2-Year Treasury Yield Spikes To 1.09%

2-Year Treasury Yield Spikes To 1.09%

by James Picerno, The Capital Spectator

The 2-year Treasury yield surged yesterday (Dec. 29), rising to 1.09%–the highest since April 2010, based on daily data published by Treasury.gov. The increase in this key rate—considered to be the most-sensitive spot on the yield curve for rate expectations—suggests that the market’s confidence is rising that the Fed will continue to tighten monetary policy in 2016.

Yet some analysts warn not to read too much into the latest pop in rates, explaining that light trading volume this week may be a factor in the sudden spike in the 2-year yield. “Markets in the last week of December are thin and a lot of people have already closed their books for the year, so that’s part of why we had a weak auction,” Justin Lederer, Treasury strategist at Cantor Fitzgerald, told Reuters on Tuesday.

t.2.10.2015-12-30 - 2 year treasury yield

Another factor that raises questions about the sustainability of higher yields is the weak outlook for economic activity. Expectations for fourth-quarter US GDP remain soft, based on last week’s update of the Atlanta Fed’s fourth-quarter estimate for US economic growth. The bank’s Dec. 23 nowcast slipped to a sluggish 1.3% (seasonally adjusted annual rate) for the Q4 GDP report that’s scheduled for release next month.

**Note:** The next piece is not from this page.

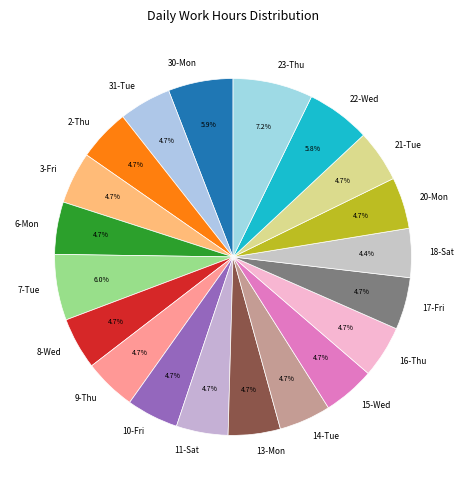

How many segments does this pie chart have?

20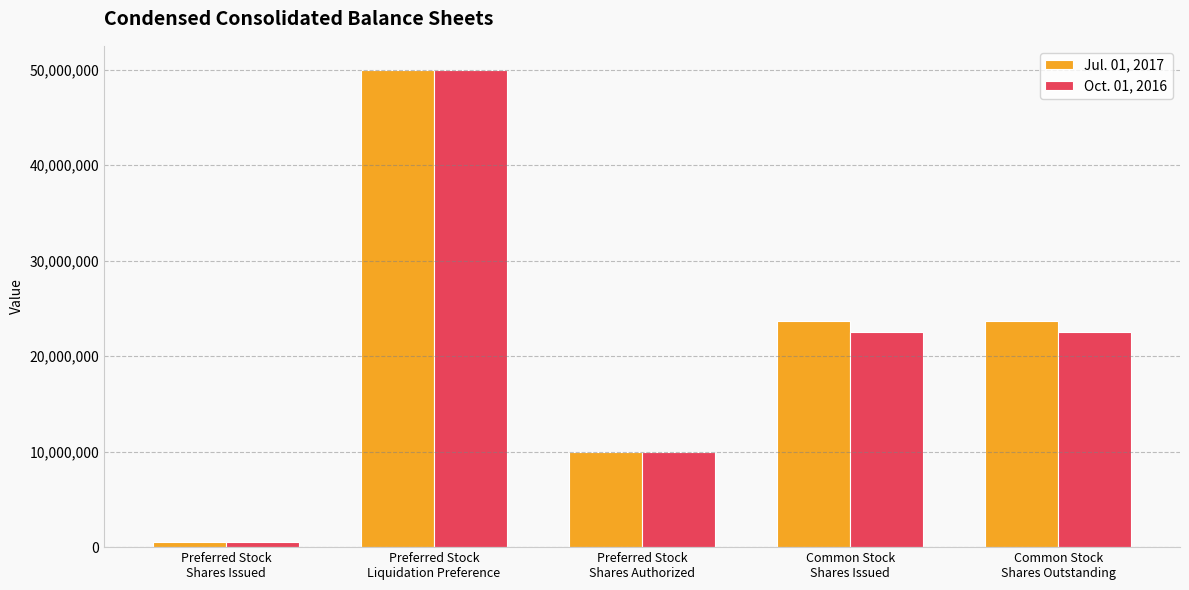

Count the number of data series in this chart.

2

The projected gain represents a moderate deceleration from Q3’s 2.0% pace.

A sluggish pace of growth is also on track for the global economy next year, according to IMF Managing Director Christine Lagarde. “Global growth will be disappointing and uneven in 2016,” she wrote in the German newspaper Handelsblatt, Reuters reports.

That doesn’t sound like the foundation for rising yields. Nonetheless, rates along much of the Treasury yield curve are higher at the moment relative to 30 trading days previous.

t.curve.2015-12-30

Meantime, the directional change in momentum for the 2-year yield is striking these days. Although it’s open for debate if this widely followed rate will continue to rise, the numbers to date certainly paint a bullish profile, based on exponential moving averages (EMAs).

t.2.ema.2015-12-30

Even the benchmark 10-year yield is starting to perk up, based on an EMA profile. For the first time in several months, the 50-day EMA for this influential rate has made a convincing run above its 100- and 200-day counterparts.

t.10.ema.2015-12-30

As for next month’s monetary policy meeting, the crowd’s expecting the status quo to hold. CME data for Dec. 29 shows that Fed fund futures are pricing in an 88% probability that the current 0.25%-to-0.50% target range will prevail in the FOMC statement that’s due on Jan. 27. Earlier this month the Fed raised rates by 25 basis points—the first hike in nine years.

Ultimately, it’s all about the economic data. The next major hurdle for deciding if the latest increase in market rates is based on the fundamentals: the December update on US payrolls, scheduled for Jan. 8. Taking this week’s jump in the 2-year yield at face value, the crowd is effectively betting that the news will continue to warrant a gradual but steady rise in Fed funds in 2016.